Written task> Each line from the one containing "#20; d_in=32'hDDDDDDDD;" through the last line of the data below is to be written out verbatim, and nothing more.

Records provided>
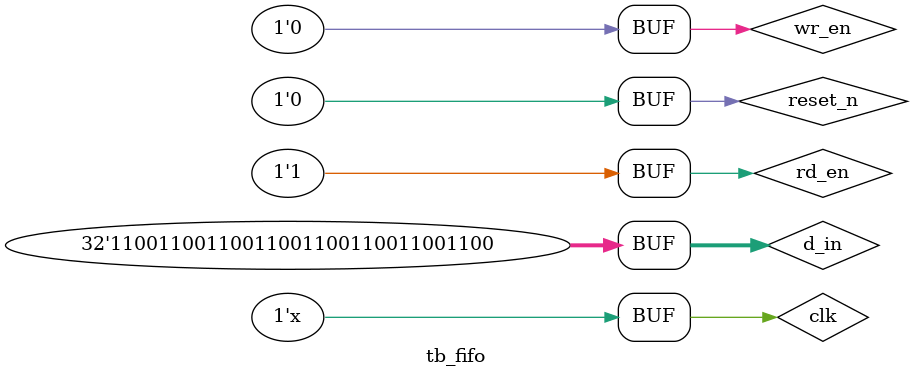
<source format=v>
`timescale 1ns/100ps 

module tb_fifo;
   
   reg clk,reset_n,rd_en,wr_en; // 1bit reg
   reg [31:0] d_in;// 32bit reg
   wire [31:0] d_out;// 32bit wire
   wire full,empty,wr_ack,wr_err,rd_ack,rd_err; //1bit wire
   wire [3:0] data_count; //4bit wire
   
   //clock setting
   always begin
      #10; clk=~clk;
   end
   
	// module instance, use fifo module, name is test_fifo
   fifo test_fifo(clk,reset_n,rd_en,wr_en,d_in,d_out,full,empty,wr_ack,wr_err,rd_ack,rd_err,data_count);      //test module
   
	// verificate testcase
	
   initial begin
      clk=0; reset_n=0; rd_en=0; wr_en=0; d_in=32'h0;
      
		#15; reset_n=1; #20; rd_en=1; // read
		
		//write
      #20; rd_en=0; wr_en=1; d_in=32'hAAAAAAAA;
      #20; d_in=32'hBBBBBBBB;
      #20; d_in=32'hCCCCCCCC;
      #20; d_in=32'hDDDDDDDD;
      #20; d_in=32'hEEEEEEEE;
      #20; d_in=32'hFFFFFFFF;
      #20; d_in=32'hABABABAB;
      #20; d_in=32'hACACACAC; 
		
		#20; wr_en=0; // stop write, check data_count, full
		
      #20; d_in=32'hADADADAD;// no
  
      #30; rd_en=1; // read
		
      #20; rd_en=0; wr_en=1; //can write?
      #20; d_in=32'hCCCCCCCC;
		
      #20; rd_en=1; wr_en=0;
      
		#20; rd_en=1; // read
		
		#20; rd_en=1; // read
		
		#20; rd_en=1; // read
		
		#20; rd_en=1; // read
		
		#20; rd_en=1; // read
		
		#20; rd_en=1; // read
		
		
		#30; reset_n=0;
		
      
      
   end
endmodule
   
   
</source>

Written answer>
      #20; d_in=32'hDDDDDDDD;
      #20; d_in=32'hEEEEEEEE;
      #20; d_in=32'hFFFFFFFF;
      #20; d_in=32'hABABABAB;
      #20; d_in=32'hACACACAC; 
		
		#20; wr_en=0; // stop write, check data_count, full
		
      #20; d_in=32'hADADADAD;// no
  
      #30; rd_en=1; // read
		
      #20; rd_en=0; wr_en=1; //can write?
      #20; d_in=32'hCCCCCCCC;
		
      #20; rd_en=1; wr_en=0;
      
		#20; rd_en=1; // read
		
		#20; rd_en=1; // read
		
		#20; rd_en=1; // read
		
		#20; rd_en=1; // read
		
		#20; rd_en=1; // read
		
		#20; rd_en=1; // read
		
		
		#30; reset_n=0;
		
      
      
   end
endmodule
   
   
</source>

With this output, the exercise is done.